Lent and the Meaning of Life
Lent is a time of year which, for most practicing Christians, is earnestly expected and beloved, in spite of, or perhaps because of, its usual austerity.
As Christianity largely developed in the temperate Northern Hemisphere, the experience of most Christians throughout history has been these penitential days falling in the midst of a natural world characterized by its own austerities: the short days, the barrenness of nature, the lack of vegetation.
Yet the season of Lent, much like Advent, is also a season of hope and sober joy as the dawn of Easter approaches. Hence the Church in its ancient Lenten hymns usually closes before the doxology with exultant, yet restrained, notes:
Dies venit, dies tua, per quam reflorent omnia, laetemur in hac ut tuae per hanc reducti gratiae.
“The day comes, your day, [Easter] through which all things bloom anew. May we rejoice in this [day], having been led by it to your grace.”

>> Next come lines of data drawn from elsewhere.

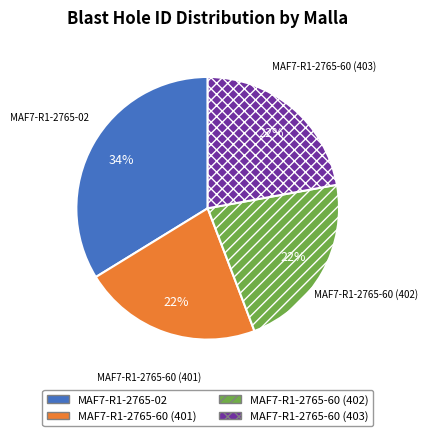

What is the ratio of the value at MAF7-R1-2765-60 (402) to the value at MAF7-R1-2765-60 (401)?

1.0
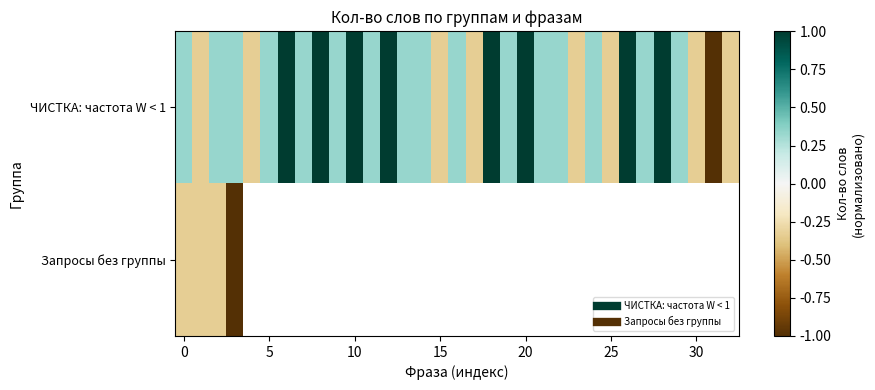

What is the minimum value for ЧИСТКА: частота W < 1?

-1.0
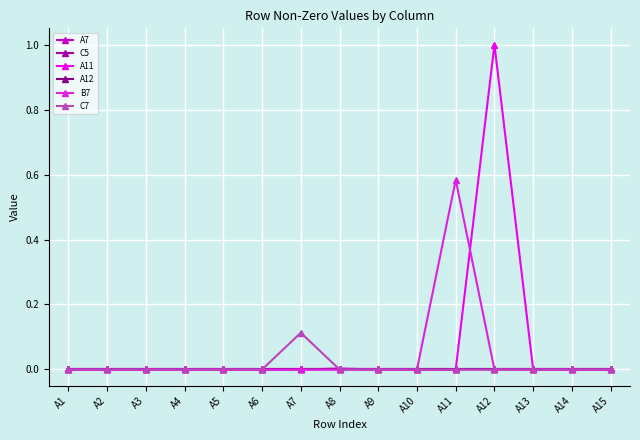

True or false: C5 and B7 intersect in this chart.

False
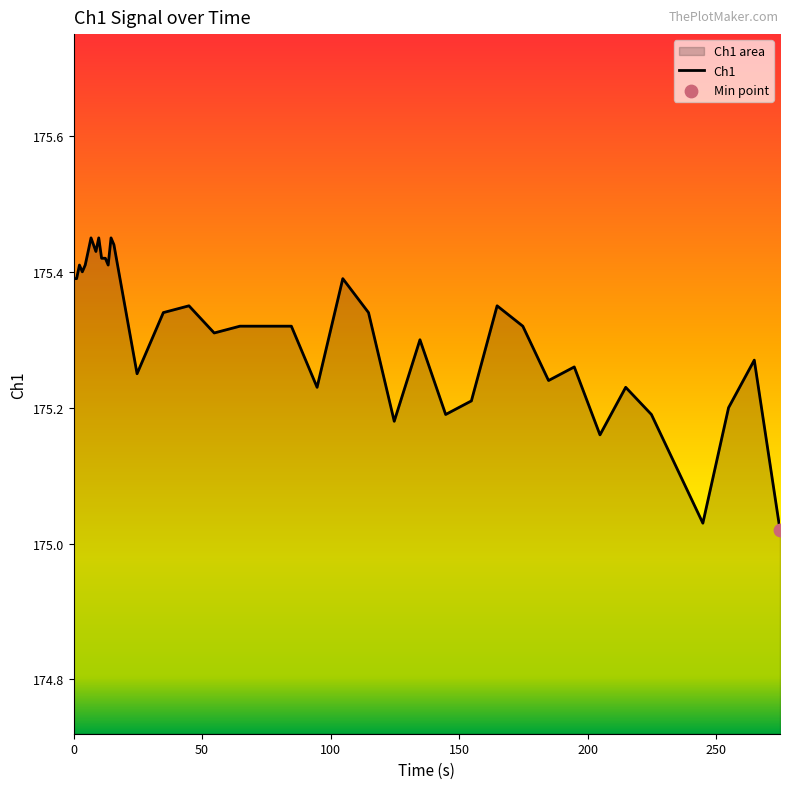

What is the change in value from 8.7 to 44.88?

-0.1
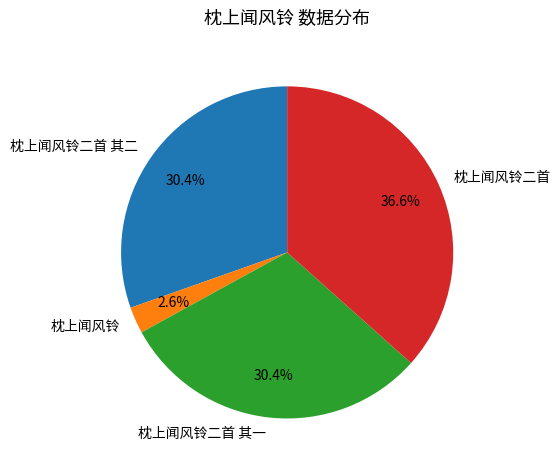

How many slices are in this pie chart?

4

The emphasis on that Dies, the great day of Easter, is juxtaposed masterfully with the constant refrain from Psalm 95, “If today you hear his voice, harden not your hearts.” In a sense, the great day of Resurrection is linked specifically by the Church’s liturgy to the today of our personal conversion and repentance. The seeds of resurrection have already been sown in us, if we have begun to turn anew to God.

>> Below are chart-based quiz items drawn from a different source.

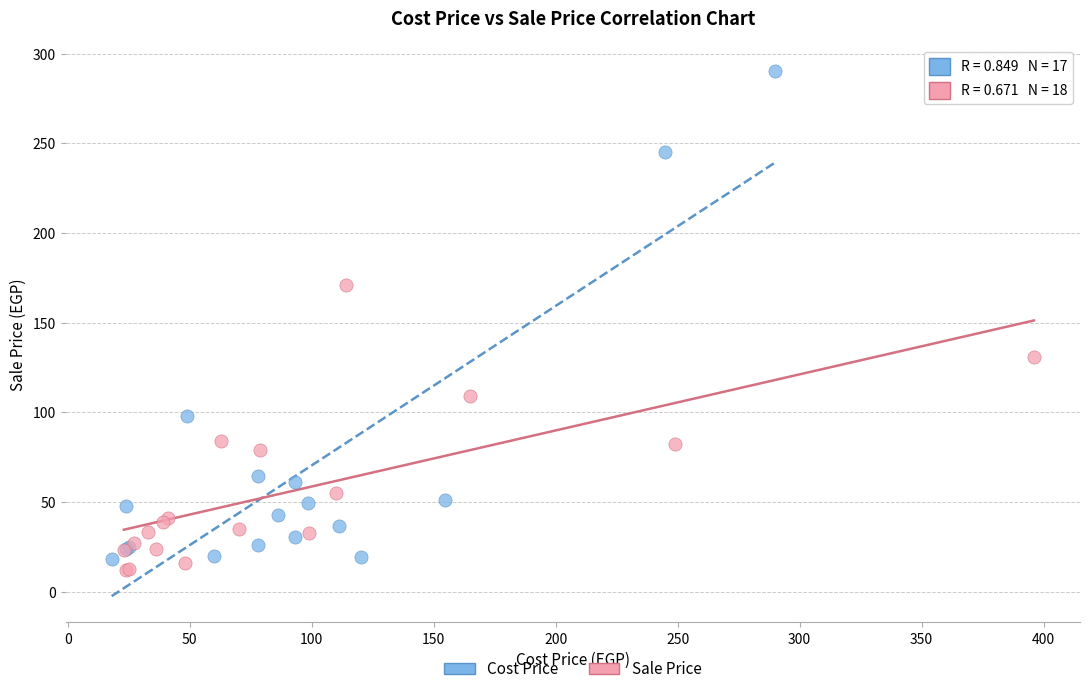

Which series contains the highest Y value?

Cost Price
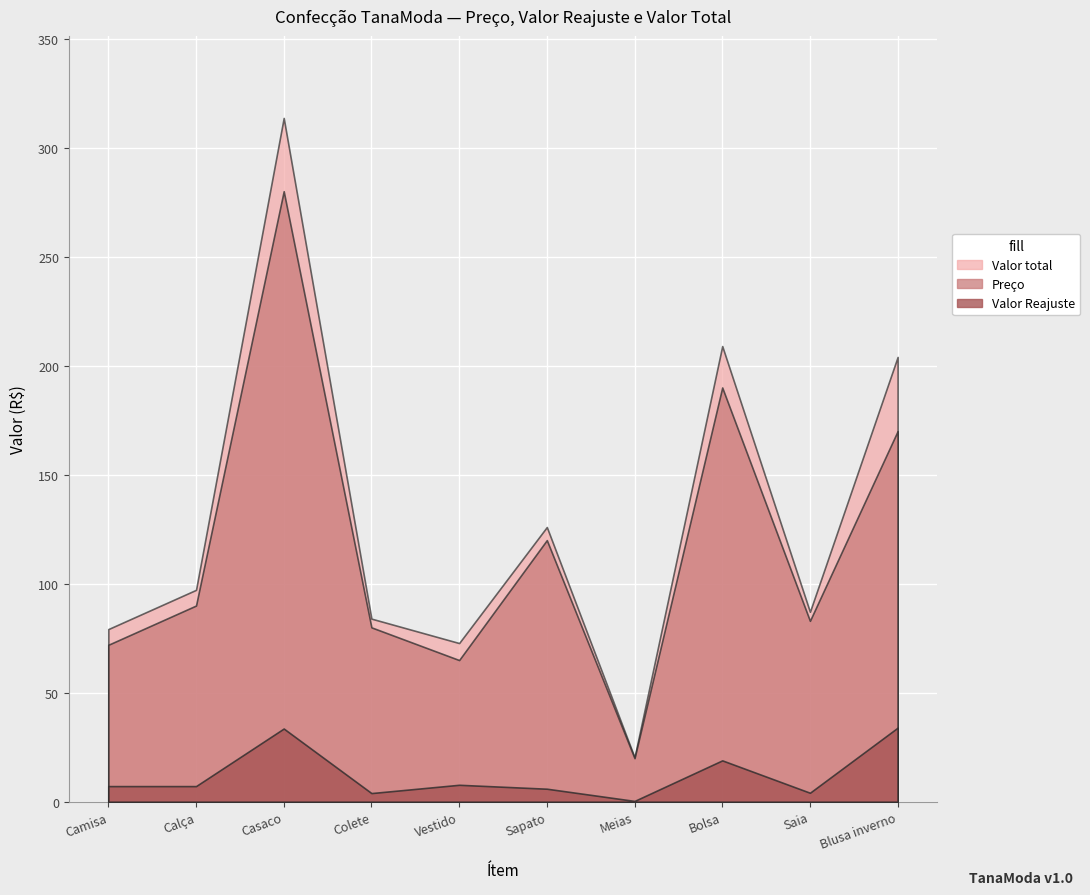

Is the value of Valor Reajuste at Camisa greater than the value of Valor total at Sapato?

No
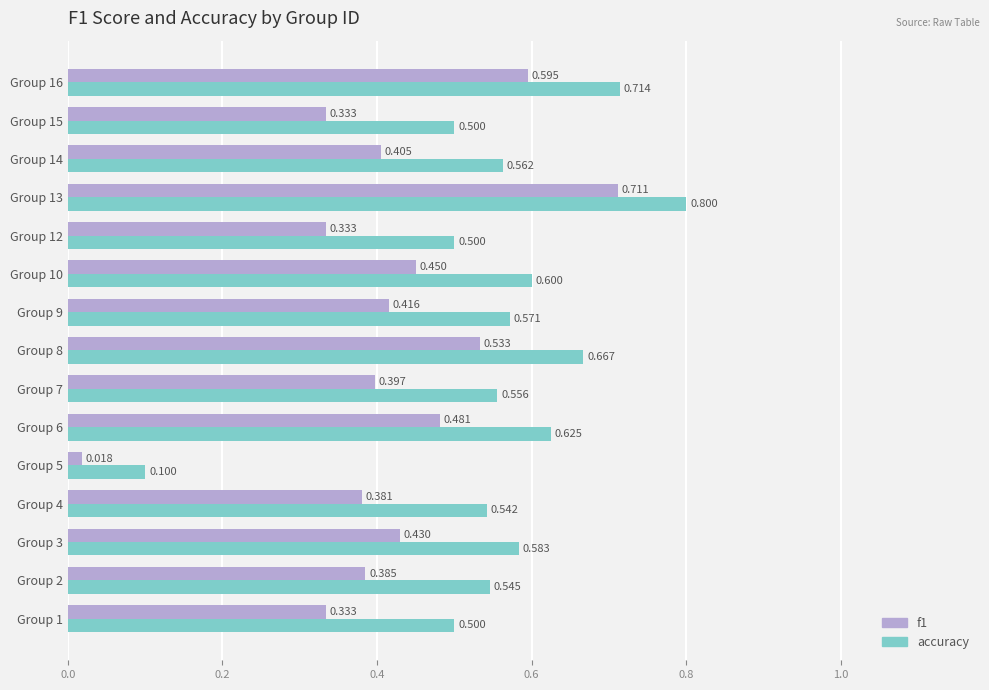

Is the value of f1 at Group 1 greater than the value of accuracy at Group 15?

No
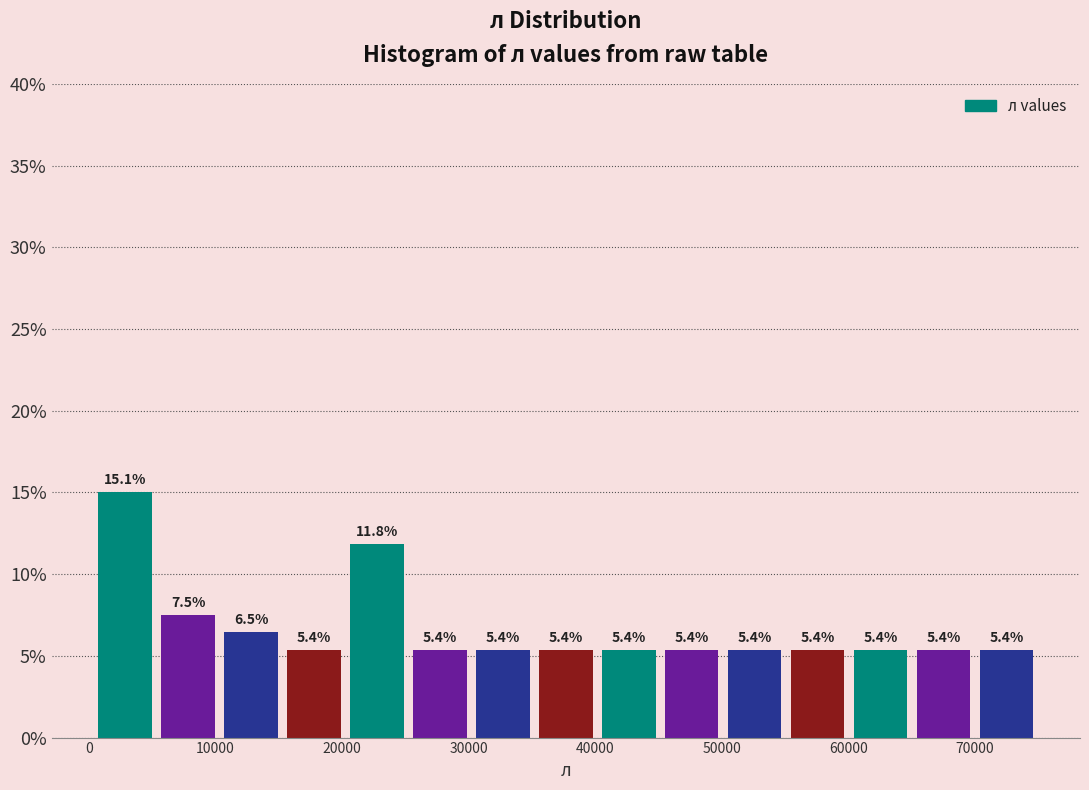

Over which range of the x-axis is the bar tallest?

0 to 5000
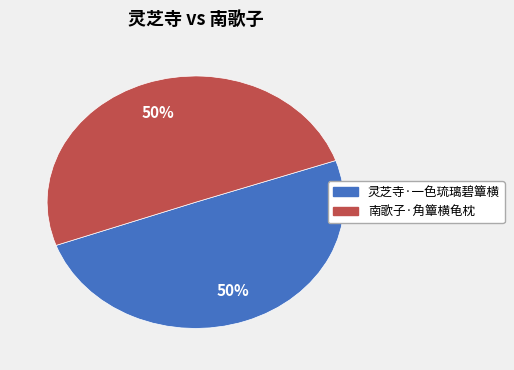

What percentage is the 灵芝寺·一色琉璃碧簟横 slice, to the nearest percent?

50%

Psalm 95, which is repeated in the Gospel Acclamation of Ash Wednesday, reminds us that we too inhabit an in-between world, a journey from sin and into righteousness. The daily readings, especially from the Liturgy Hours, represent to us the Exodus journey of the people of Israel out of slavery as an interpretive key to view our own Lenten journey. Firstly, we recognize the acts of Christ’s own life as our head and redeemer, as he combated the forces of evil and of sin. We participate in that same great combat by virtue of our Baptismal participation in his life, and if we are successful in incorporating our efforts into him and into the grace he offers, we too can experience the power of the Divine Life growing within us.
It may be truly said that Lent is an annual ‘reality check’ for the Christian. That is, we are invited to humble ourselves and to associate ourselves with the Man of Sorrows of the Gospels, and to see how we measure up to him. We gaze in wonder at his beneficence and magnanimity, and we likewise marvel at the obstinacy, spiritual blindness, and cold indifference which Our Blessed Lord met during his earthly life.

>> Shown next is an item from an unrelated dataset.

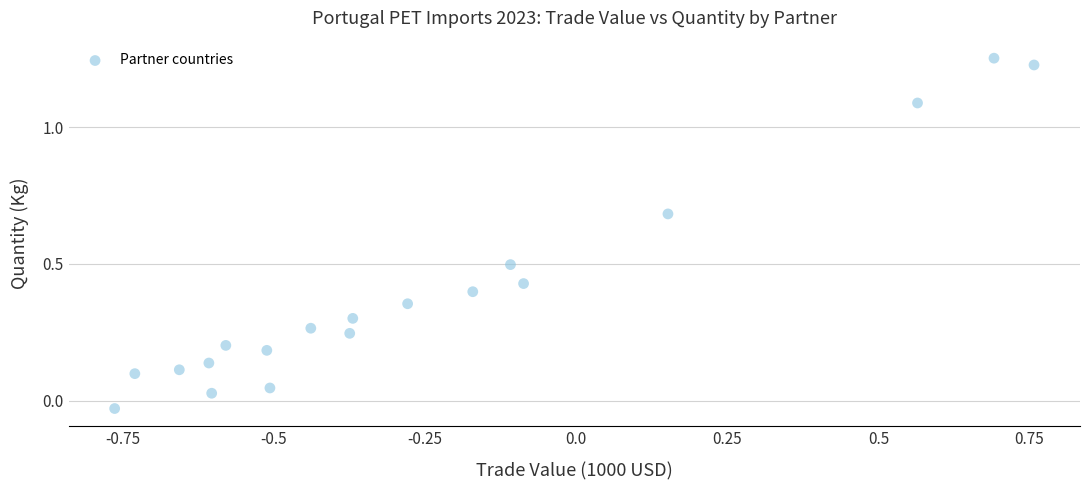

What is the range of X values (max minus min)?

1.5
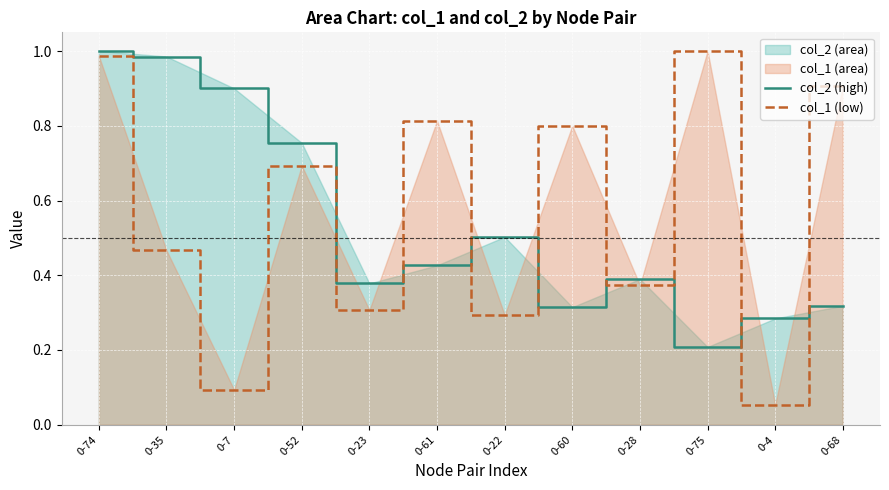

What value does the col_2 (high) series have at 0-4?

0.3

People tend to look at Lent primarily through the lens of its austerities, but that it not the most helpful way of approaching this season. The traditional practices of fasting, prayer and almsgiving are the staple practices of any Christian spirituality. They ought to be a constant practice, not just a Lenten one. Yet their intensification is meant to force the issue for us, that above all, to borrow from the words of the spiritual writer Father Edward Leen, the purpose of life is “not to gratify us, but to purify us”. That is, the purpose of life is to expand our capacity to love, and our capacity to receive bliss. Our lives will one day be measured completely by this, and by this alone.
Most people today believe that they are entitled to heaven, which is in fact a diabolical form of presumption. What most people do not recognize is that they are in fact constitutionally incapable of entering heaven, both because of the wound of original sin, and the further battering of serious personal sin. Willfully practiced and unrepented of sin does not simply make us bad, it makes us closed to the ultimate source of life, and so the ultimate source of joy. Lent, especially with its emphasis on repentance and confession (which remove personal sin) and a renewal of baptismal commitment (which removes original and personal sin), strike at the root of these two deep impediments to grace.
In the collision course with ourselves that Lent engineers, we experience, if we are doing it well, the intense tension between God’s goodness and our wickedness. Yet it is a journey into the light.
I wish all of you a Happy Lent of 2019, that we may greet together that great day of Resurrection Joy, having had our hearts expanded, and led back to grace.